As businesses continue to shutter and unemployment rises, more people across the St. Louis region are worried about where their next meal will come from.
To help meet the need, food pantries and other organizations that provide food have ramped up their distribution efforts this holiday season.
Directors at the St. Louis Area Foodbank and the Urban League of Metropolitan St. Louis said they are seeing a steep increase in the demand for food. Many people across the region are lining up in distribution center lines for the first time because they have lost their jobs during the pandemic.
The St. Louis Area Foodbank is distributing about 5 million meals a month in the St. Louis region, up from the nearly 3.1 million meals it distributed before the pandemic, said Meredith Knopp, president and CEO of the St. Louis Area Foodbank.
“We're seeing it in our metro and our rural areas,” Knopp said of the increased need. “There's no one who is exempt from it, and there's so many people who are literally looking to put food on the table this holiday season for the first time.”
Knopp said people who once had their own successful businesses or worked for large corporations are now contemplating whether to pay bills or put food on the table. She also said people who are volunteering to help hand out food are in turn lining up to receive food assistance.

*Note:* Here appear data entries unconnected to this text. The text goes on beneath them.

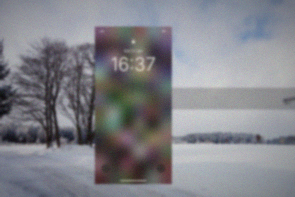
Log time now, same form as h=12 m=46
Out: h=16 m=37
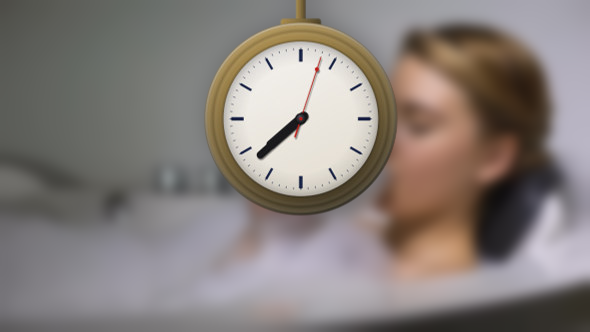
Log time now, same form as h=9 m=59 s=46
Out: h=7 m=38 s=3
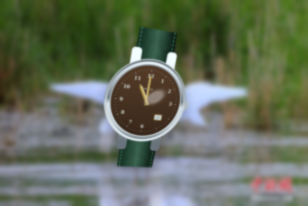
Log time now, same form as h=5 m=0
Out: h=11 m=0
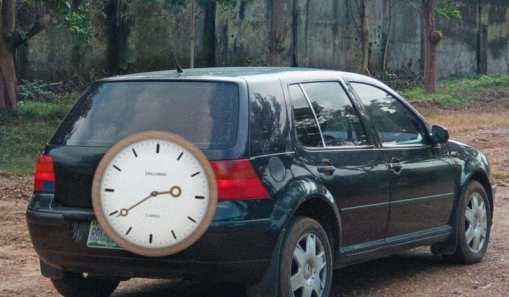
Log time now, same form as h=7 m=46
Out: h=2 m=39
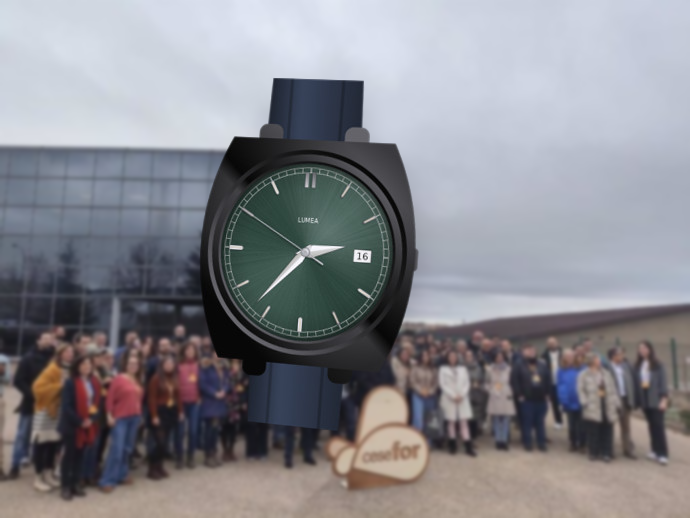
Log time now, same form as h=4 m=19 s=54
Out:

Social service organizations have been providing meals and household goods for families throughout the pandemic, but the increased need for meals is now the most common request from people in the region, said Michael McMillan, president and CEO of the Urban League of Metropolitan St. Louis.
“When you look at what has transpired over the past nine months and the economic devastation and uncertainty about the future, so many individuals have come through our lines,” McMillan said. “And so when you look at the inability to go back and get a position in the industry that you worked in for so, so many years, it really creates an economic instability and insecurity for the future, which then turns into a food insecurity for families as well, especially impacting children.”
The Urban League hosted its 23rd annual Thanksgiving turkey giveaway drive on Tuesday. It provided food, face masks, gloves and hand sanitizer to 6,000 families this Thanksgiving. Last year, the organization helped 2,000 families.
McMillan said the organization requested more donations from sponsors this year to give people a sense of normalcy.
“When you look at the middle class families that were previously doing very well and had job security and benefits and so many other things that we all take for granted in this country, just in February, then you will see a very different face of poverty that has come about because of the pandemic,” McMillan said.